Stone spring by Stephen Baxter

Stone spring by Stephen Baxter

Author:Stephen Baxter [Stephen Baxter]
Language: eng
Format: epub
Tags: Roman
ISBN: 9780575089181
Published: 2010-05-20T07:00:00+00:00


The four of them scrambled down the dune slope, slithering, half-sliding to the bottom. But Arga landed awkwardly on her ankle, and cried out.

Down on the plain, Dreamer, gasping for breath, couldn’t run. She couldn’t even lift her feet out of the mud. ‘I can’t - I can’t—’

‘You have to.’ Novu held her arm, urging her on.

‘Let me take the baby,’ Ana said. Dreamer felt hands working at the sling on her back. ‘I can carry her, and run faster than you.’

Dreamer made an instant decision. ‘Go, then.’

Ana held the baby in one arm, and grabbed Arga’s hand with her free hand. ‘Come on, Arga!’ She began to run to the shore, but Arga limped badly, crying out.

Novu said, ‘You too, Dreamer. Come on.’ He pulled at Dreamer, his arm around her shoulders.

They began hobbling towards a shore that seemed a terribly long way away. Ahead she saw people fleeing, abandoning the fish they had gathered, running from the advancing sea.

Novu, trying to support her, tripped and fell heavily in the mud. They had gone only a few paces. He rose, filthy, cursing loudly in his own tongue. And he shucked the bag of stones off his back and dropped it in the mud. ‘There will be other treasures.’ He leaned over, got his shoulder under Dreamer’s belly and hoisted her up, holding her legs.

Her head and upper body flopped over his back. It was shocking, suddenly to be carried like a child.

He began running. His back was drenched with sweat where it had been under the pack. His strides jarred and winded her.

She strained to lift her head. That wall of returning ocean looked terribly close. She looked for Ana - and there she was, cradling the baby, and trying to drag Arga. But the younger girl was crying and stumbling, her ankle obviously damaged.

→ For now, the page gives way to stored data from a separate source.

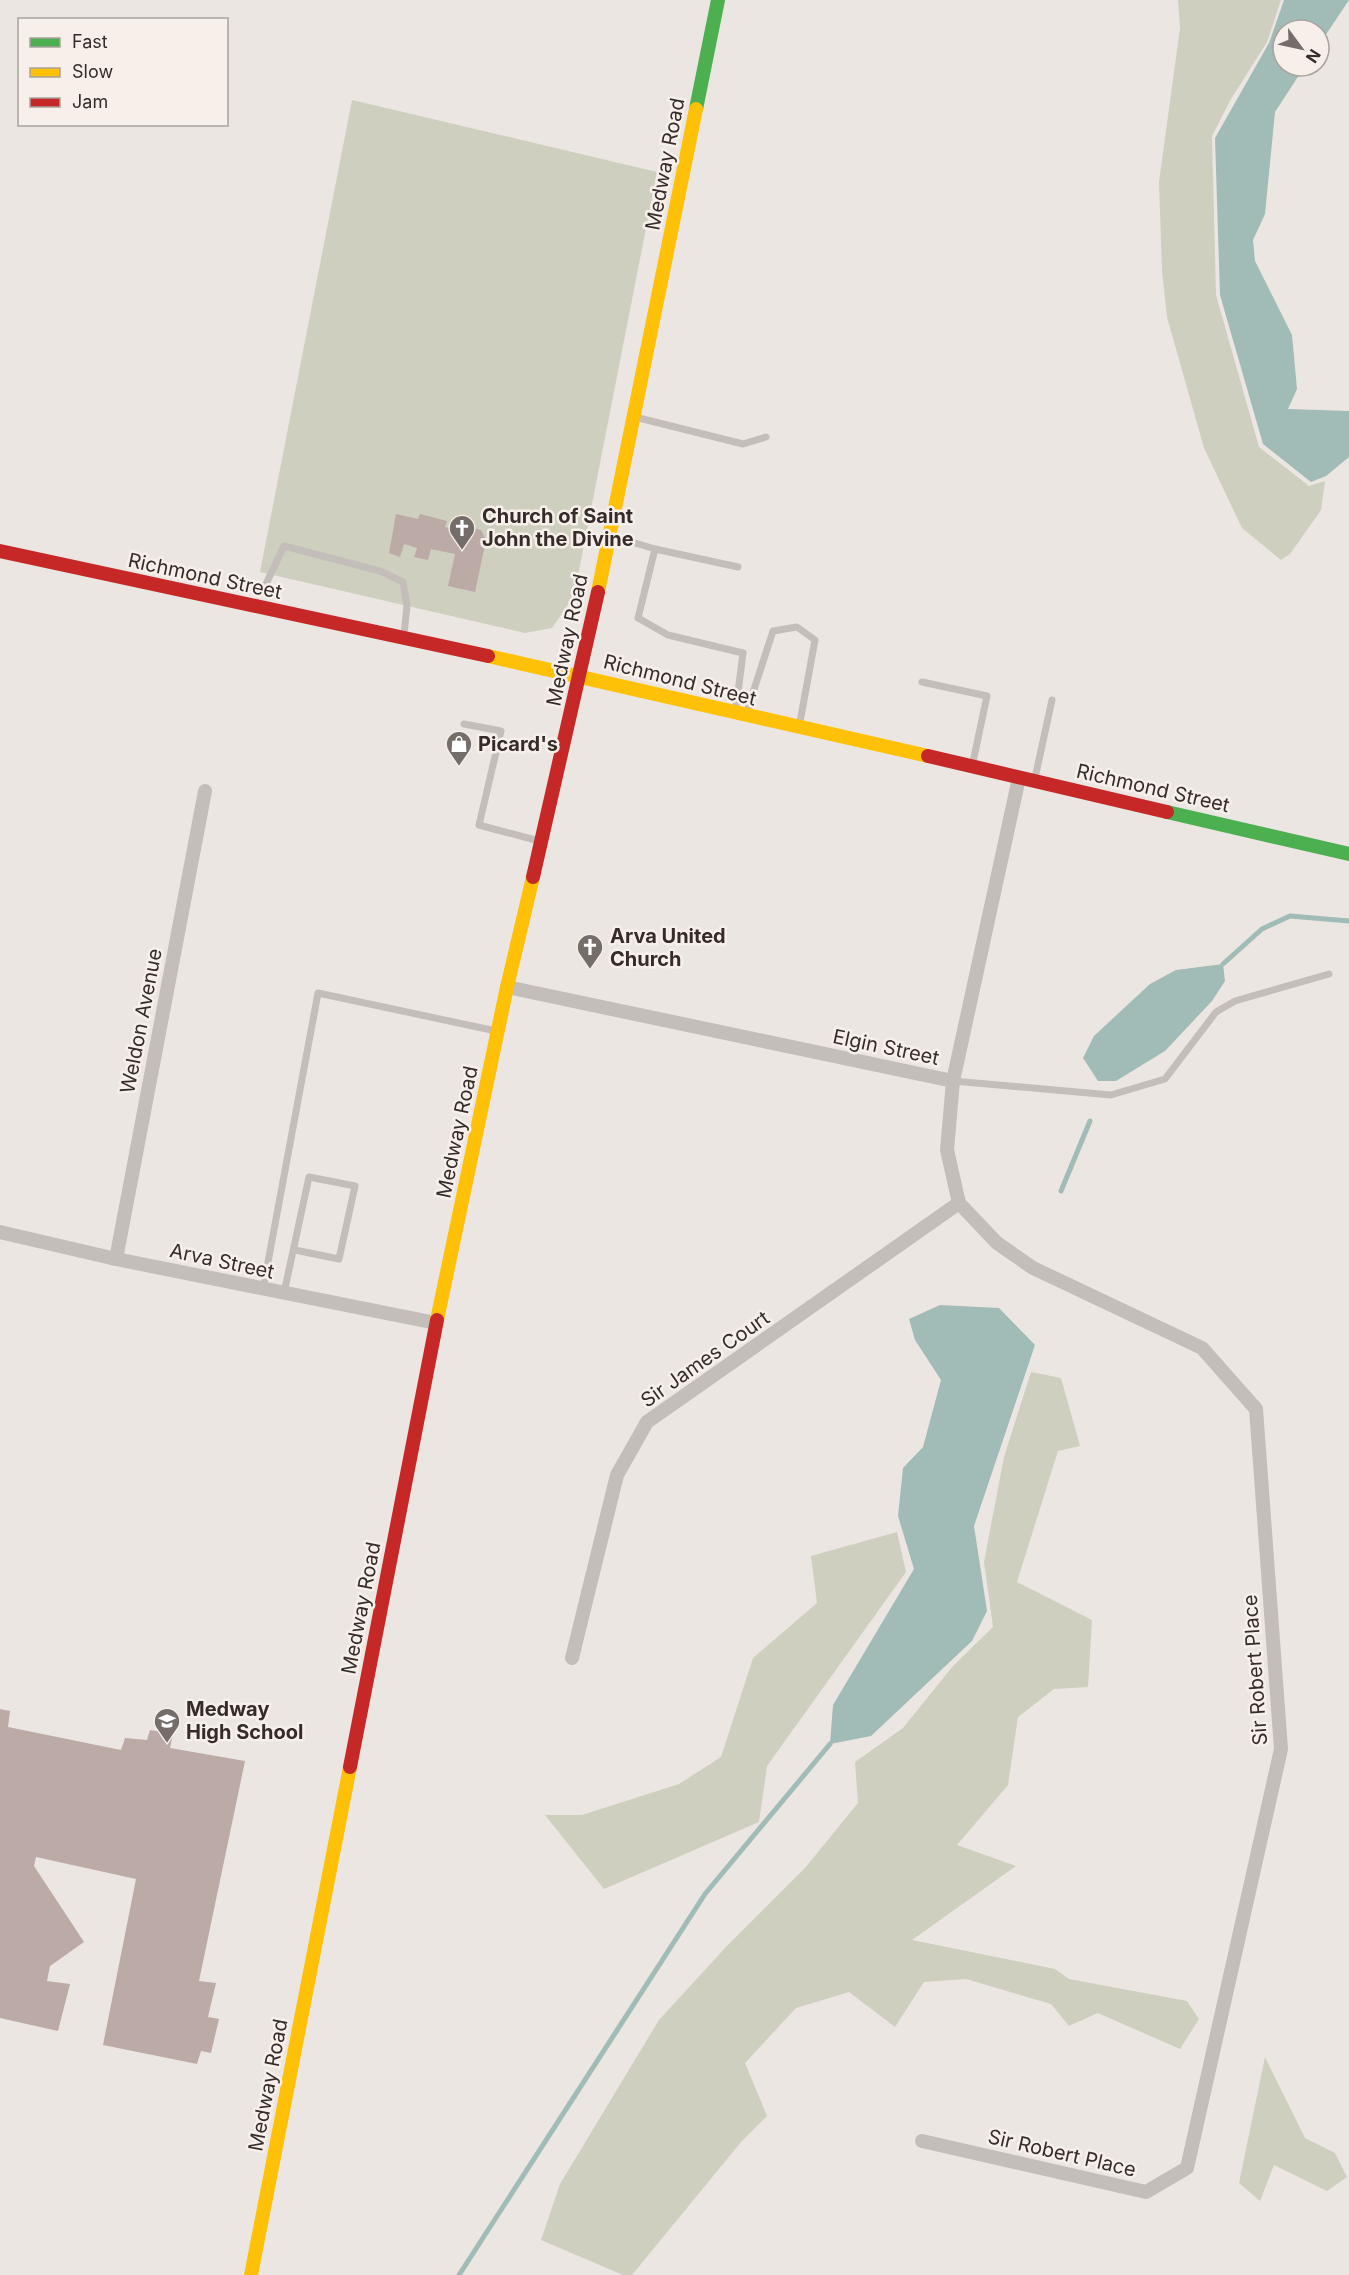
<svg xmlns="http://www.w3.org/2000/svg" width="1349" height="2275" viewBox="0 0 1349 2275" font-family="Inter,sans-serif">
	<rect width="100%" height="100%" fill="#ebe6e2"/>
	<g fill="#cecfbe">
		<path d="M 1178,0 L 1281,0 L 1267,42 L 1231,99 L 1212,136 L 1216,295 L 1259,447 L 1309,486 L 1325,481 L 1321,510 L 1290,554 L 1281,560 L 1242,528 L 1204,448 L 1167,317 L 1162,271 L 1159,182 L 1180,28 Z"/>
		<path d="M 352,100 L 657,172 L 574,596 L 552,628 L 525,633 L 260,572 Z"/>
		<path d="M 1031,1372 L 1061,1378 L 1080,1446 L 1058,1451 L 1017,1582 L 1092,1620 L 1088,1687 L 1054,1689 L 1018,1717 L 1008,1785 L 957,1845 L 1016,1866 L 912,1940 L 1055,1969 L 1069,1979 L 1187,2001 L 1199,2019 L 1180,2049 L 1098,2013 L 1069,2026 L 1051,2004 L 966,1979 L 924,1982 L 895,2027 L 849,1992 L 796,2008 L 745,2063 L 767,2116 L 741,2142 L 632,2275 L 623,2275 L 541,2240 L 560,2184 L 659,2020 L 725,1948 L 805,1868 L 858,1803 L 855,1762 L 903,1728 L 953,1666 L 993,1627 L 984,1562 L 1004,1457 Z"/>
		<path d="M 897,1532 L 906,1572 L 767,1766 L 759,1822 L 604,1889 L 545,1815 L 582,1815 L 679,1784 L 721,1757 L 753,1658 L 817,1603 L 811,1556 Z"/>
		<path d="M 1265,2057 L 1305,2138 L 1335,2153 L 1347,2177 L 1327,2191 L 1274,2165 L 1260,2201 L 1239,2183 Z"/>
	</g>
	<g fill="#a1bbb7">
		<path d="M 1284,0 L 1349,0 L 1319,45 L 1319,30 L 1283,30 L 1283,66 L 1305,66 L 1275,112 L 1265,214 L 1253,240 L 1255,261 L 1292,335 L 1297,389 L 1288,409 L 1349,411 L 1349,457 L 1326,476 L 1311,482 L 1263,444 L 1220,295 L 1215,138 L 1269,43 Z"/>
		<path d="M 1223,964 L 1225,981 L 1212,1001 L 1165,1051 L 1116,1081 L 1098,1081 L 1083,1058 L 1094,1036 L 1150,984 L 1176,970 Z"/>
		<path d="M 940,1305 L 999,1308 L 1035,1345 L 974,1526 L 987,1611 L 972,1641 L 871,1736 L 830,1744 L 833,1705 L 914,1569 L 898,1516 L 903,1468 L 923,1447 L 941,1380 L 915,1340 L 909,1319 Z"/>
	</g>
	<g fill="none" stroke-linecap="round" stroke-linejoin="round">
		<g stroke="#a1bbb7" stroke-width="5">
			<path d="M 1223,964 L 1262,929 L 1290,916 L 1349,921"/>
			<path d="M 1061,1191 L 1090,1121"/>
			<path d="M 459,2275 L 705,1894 L 830,1744"/>
		</g>
	</g>
	<g fill="#bcaaa6">
		<path d="M 396,514 L 418,519 L 420,514 L 447,521 L 445,527 L 452,529 L 450,534 L 460,537 L 473,528 L 481,530 L 486,540 L 475,592 L 448,586 L 455,554 L 431,549 L 428,560 L 414,557 L 417,548 L 404,544 L 400,557 L 389,553 Z"/>
		<path d="M 0,1709 L 10,1711 L 8,1727 L 121,1750 L 125,1738 L 147,1740 L 150,1730 L 173,1734 L 170,1748 L 245,1761 L 199,1981 L 216,1983 L 208,2017 L 219,2019 L 211,2053 L 201,2051 L 197,2064 L 103,2045 L 136,1879 L 36,1857 L 34,1866 L 84,1942 L 50,1966 L 47,1981 L 70,1984 L 58,2031 L 0,2018 Z"/>
	</g>
	<g fill="none" stroke-linecap="round" stroke-linejoin="round">
		<g stroke="#c4bebb" stroke-width="7">
			<path d="M 635,417 L 743,444 L 766,437"/>
			<path d="M 612,536 L 655,549 L 738,567"/>
			<path d="M 655,549 L 638,618 L 668,635 L 743,653 L 736,708"/>
			<path d="M 265,586 L 284,546 L 380,571 L 403,582 L 407,606 L 404,634"/>
			<path d="M 922,682 L 987,696 L 973,762"/>
			<path d="M 747,711 L 773,631 L 797,627 L 815,640 L 800,722"/>
			<path d="M 464,724 L 501,731 L 479,825 L 539,841"/>
			<path d="M 1035,778 L 1052,700"/>
			<path d="M 953,1081 L 1111,1095 L 1165,1079 L 1216,1012 L 1235,1001 L 1329,974"/>
			<path d="M 263,1289 L 318,993 L 496,1031"/>
			<path d="M 284,1293 L 309,1177 L 355,1186 L 339,1259 L 295,1250"/>
		</g>
		<g stroke="#c4bebb" stroke-width="14">
			<path d="M 507,987 L 953,1081"/>
			<path d="M 0,1232 L 116,1259 L 436,1323"/>
			<path d="M 116,1259 L 205,791"/>
			<path d="M 572,1658 L 617,1475 L 647,1422 L 959,1203"/>
			<path d="M 922,2141 L 1146,2192 L 1187,2168 L 1281,1749 L 1256,1409 L 1202,1348 L 1033,1268 L 997,1243 L 959,1203 L 947,1150 L 953,1081 L 1019,778"/>
		</g>
		<g stroke="#4caf50" stroke-width="14">
			<path d="M 696,109 L 718,0"/>
			<path d="M 1167,812 L 1349,854"/>
		</g>
		<g stroke="#ffc107" stroke-width="14">
			<path d="M 598,592 L 696,109"/>
			<path d="M 488,656 L 928,756"/>
			<path d="M 437,1320 L 507,987 L 533,877"/>
			<path d="M 251,2275 L 350,1767"/>
		</g>
		<g stroke="#c62828" stroke-width="14">
			<path d="M 0,551 L 488,656"/>
			<path d="M 928,756 L 1167,812"/>
			<path d="M 533,877 L 598,592"/>
			<path d="M 350,1767 L 437,1320"/>
		</g>
	</g>
	<defs>
		<g id="church-pin" transform="scale(1.35)"><path d="M0 17L-7.5 6A9.5 9.5 0 1 1 7.5 6Z" fill="#756d6a" stroke="#f7f0ea"/><path d="M-1.2-6h2.4v3.5h3.3v2.4h-3.3V6h-2.4V-.1h-3.3v-2.4h3.3Z" fill="#fff"/></g>
		<g id="shop-pin" transform="scale(1.35)"><path d="M0 17L-7.5 6A9.5 9.5 0 1 1 7.5 6Z" fill="#756d6a" stroke="#f7f0ea"/><path d="M-5-2.5h2.3a2.7 3.5 0 0 1 5.4 0H5L5.5 6h-11ZM-1.5-2.5h3a1.5 2.3 0 0 0-3 0Z" fill="#fff"/></g>
		<g id="school-pin" transform="scale(1.35)"><path d="M0 17L-7.5 6A9.5 9.5 0 1 1 7.5 6Z" fill="#756d6a" stroke="#f7f0ea"/><path d="M0-5L7-2L0 1L-7-2ZM-4 1L0 2.5L4 1V4Q0 6-4 4Z" fill="#fff"/></g>
	</defs>
	<g fill-rule="evenodd">
		<use href="#church-pin" x="462" y="528"/>
		<use href="#shop-pin" x="459" y="744"/>
		<use href="#church-pin" x="590" y="947"/>
		<use href="#school-pin" x="167" y="1721"/>
	</g>
	<g text-anchor="middle" stroke-width="5" stroke-linejoin="round" paint-order="stroke">
		<g font-size="20" fill="#352c2a" stroke="#f7f0ea">
			<text transform="translate(665 164) rotate(-79)" y="7">Medway Road</text>
			<text transform="translate(205 576) rotate(12)" y="7">Richmond Street</text>
			<text transform="translate(567 640) rotate(-78)" y="7">Medway Road</text>
			<text transform="translate(680 680) rotate(14)" y="7">Richmond Street</text>
			<text transform="translate(1153 788) rotate(13)" y="7">Richmond Street</text>
			<text transform="translate(141 1021) rotate(-79)" y="7">Weldon Avenue</text>
			<text transform="translate(886 1047) rotate(12)" y="7">Elgin Street</text>
			<text transform="translate(457 1132) rotate(-78)" y="7">Medway Road</text>
			<text transform="translate(222 1261) rotate(12)" y="7">Arva Street</text>
			<text transform="translate(705 1359) rotate(-35)" y="7">Sir James Court</text>
			<text transform="translate(361 1608) rotate(-79)" y="7">Medway Road</text>
			<text transform="translate(1255 1670) rotate(-94)" y="7">Sir Robert Place</text>
			<text transform="translate(268 2085) rotate(-79)" y="7">Medway Road</text>
			<text transform="translate(1062 2153) rotate(13)" y="7">Sir Robert Place</text>
		</g>
		<g font-size="20" font-weight="bold" fill="#352c2a" stroke="#f7f0ea" text-anchor="start">
			<text x="482" y="523">Church of Saint<tspan x="482" dy="23">John the Divine</tspan></text>
			<text x="478" y="751">Picard's</text>
			<text x="610" y="943">Arva United<tspan x="610" dy="23">Church</tspan></text>
			<text x="186" y="1716">Medway<tspan x="186" dy="23">High School</tspan></text>
		</g>
	</g>
	<rect x="18" y="18" width="210" height="108" fill="#f7f0ea" stroke="#a9a29d" stroke-width="1.5"/>
	<rect x="30" y="38" width="30" height="9" fill="#4caf50" stroke="#a9a29d" stroke-width="1.5"/>
	<text x="72" y="48" font-size="18" fill="#352c2a">Fast</text>
	<rect x="30" y="68" width="30" height="9" fill="#ffc107" stroke="#a9a29d" stroke-width="1.5"/>
	<text x="72" y="78" font-size="18" fill="#352c2a">Slow</text>
	<rect x="30" y="98" width="30" height="9" fill="#c62828" stroke="#a9a29d" stroke-width="1.5"/>
	<text x="72" y="108" font-size="18" fill="#352c2a">Jam</text>
	<g transform="translate(1301 48) rotate(123)"><circle r="28" fill="#f7f0ea" stroke="#a9a29d" stroke-width="1.5"/>
	<path d="M0-4.5L10 22L0 15L-10 22Z" fill="#756d6a"/>
	<text y="-9" font-size="16" font-weight="bold" text-anchor="middle" fill="#352c2a">N</text>
	</g>
</svg>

No matter how hard Ana pulled her hand, Arga could run no faster than a hobble.

Ana seemed to be calling to Dreamer, but her voice was drowned by the water’s gathering roar. Then Ana stood still, panting hard. She looked at the baby in her arms, and the limping, weeping Arga. It might only have been a heartbeat. It seemed an eternity to the watching Dreamer.

And then Ana ran, with the baby, abandoning Arga. The girl in the mud screamed in terror. But Ana ran on, fast and sure over the mud, cradling the baby in her arms. Dreamer whimpered her relief.

But now the water was close. The new wave was a wall flecked with foam and laden with debris - with whole trees, drowned and ancient and now ripped out of the earth. The very ground shook under the water’s tremendous tread.

She closed her eyes and tucked her head against Novu’s sweating back.